Veteran returns lost dog tags to local family of fallen Marine

The dog tags of a Marine who was killed in action are finally where they belong.

MONTGOMERY COUNTY, Texas- The dog tags of a marine killed in action in Vietnam are finally where they belong.

The tags belonged to David Freed who died nearly 50 years ago. A veteran who found them managed to track his family down in Magnolia.

"It's something you can't explain because like I said I didn't get to know my brother so this is a part of him," said Brian Freed, David's brother.

Brian, who was just ten when his brother David was killed in September 1968, was on hand Tuesday night to take back his brother's tags from Eddie Neas.

Neas is a fellow Marine who's originally from Brooklyn.

"I went to all this trouble because this is what we do," Neas said. "It's not my dog tag. It's the dog tag of a marine and it doesn't belong in Vietnam. It belongs in the hands of the family."

Neas was in Vietnam last year on an education trip with the College of the Ozarks.
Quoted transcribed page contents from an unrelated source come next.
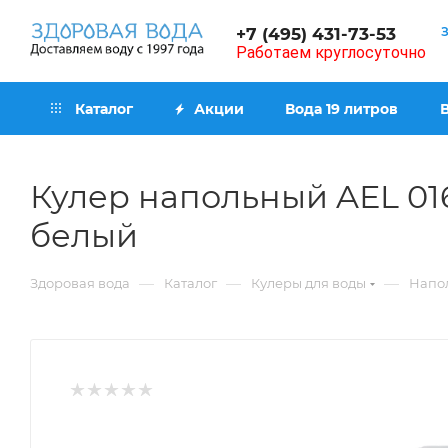
+7 (495) 431-73-53
Работаем круглосуточно
Каталог
Акции
Вода 19 литров
Кулер напольный AЕL 016
белый
—
—
—
Здоровая вода
Каталог
Кулеры для воды
Напол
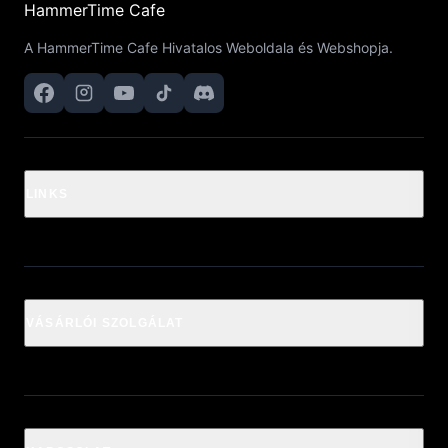
HammerTime Cafe
A HammerTime Cafe Hivatalos Weboldala és Webshopja.
LINKS
VÁSÁRLÓI SZOLGÁLAT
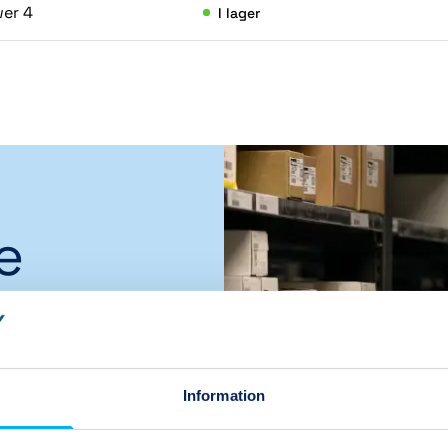
er 4
I lager
(8)
e
,
Information
a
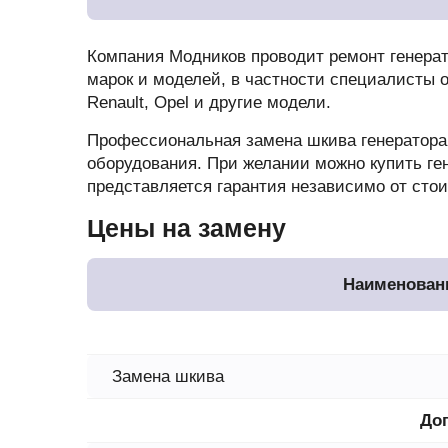
Компания Модников проводит ремонт генерат
марок и моделей, в частности специалисты об
Renault, Opel и другие модели.
Профессиональная замена шкива генератора
оборудования. При желании можно купить ге
представляется гарантия независимо от сто
Цены на замену
Наименован
Замена шкива
До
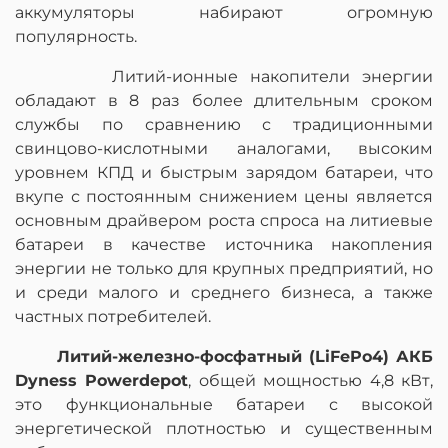
аккумуляторы набирают огромную
популярность.
Литий-ионные накопители энергии
обладают в 8 раз более длительным сроком
службы по сравнению с традиционными
свинцово-кислотными аналогами, высоким
уровнем КПД и быстрым зарядом батареи, что
вкупе с постоянным снижением цены является
основным драйвером роста спроса на литиевые
батареи в качестве источника накопления
энергии не только для крупных предприятий, но
и среди малого и среднего бизнеса, а также
частных потребителей.
Литий-железно-фосфатный (LiFePo4) АКБ
Dyness Powerdepot
, общей мощностью 4,8 кВт,
это функциональные батареи с высокой
энергетической плотностью и существенным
He was one of 11 veterans paired up with students.

While visiting some of the sites where he saw combat, he noticed a Vietnamese peddler selling artifacts.

"What caught my eye was one dog tag and I looked at the dog tag and it says DB Freed and three lines down I see USMC," Neas said.

He did his research and began his quest to find Freed's family.

Calls to Freed's brother in Magnolia went unanswered. Neas tried to Facebook other family members but that didn't work. Eventually he reached the Magnolia Police Department, which led to their chief going out to Brian's Magnolia home.

Neas insisted he come down from New Jersey in person to deliver the dog tags.

"It was a fluke and it was something you, he didn't even expect," Freed said.

Neas even took the dog tag to the Vietnam Veterans Memorial in Washington, DC. Just last week, he also visited Freed's grave site in Long Island which is 60 miles from his New Jersey home.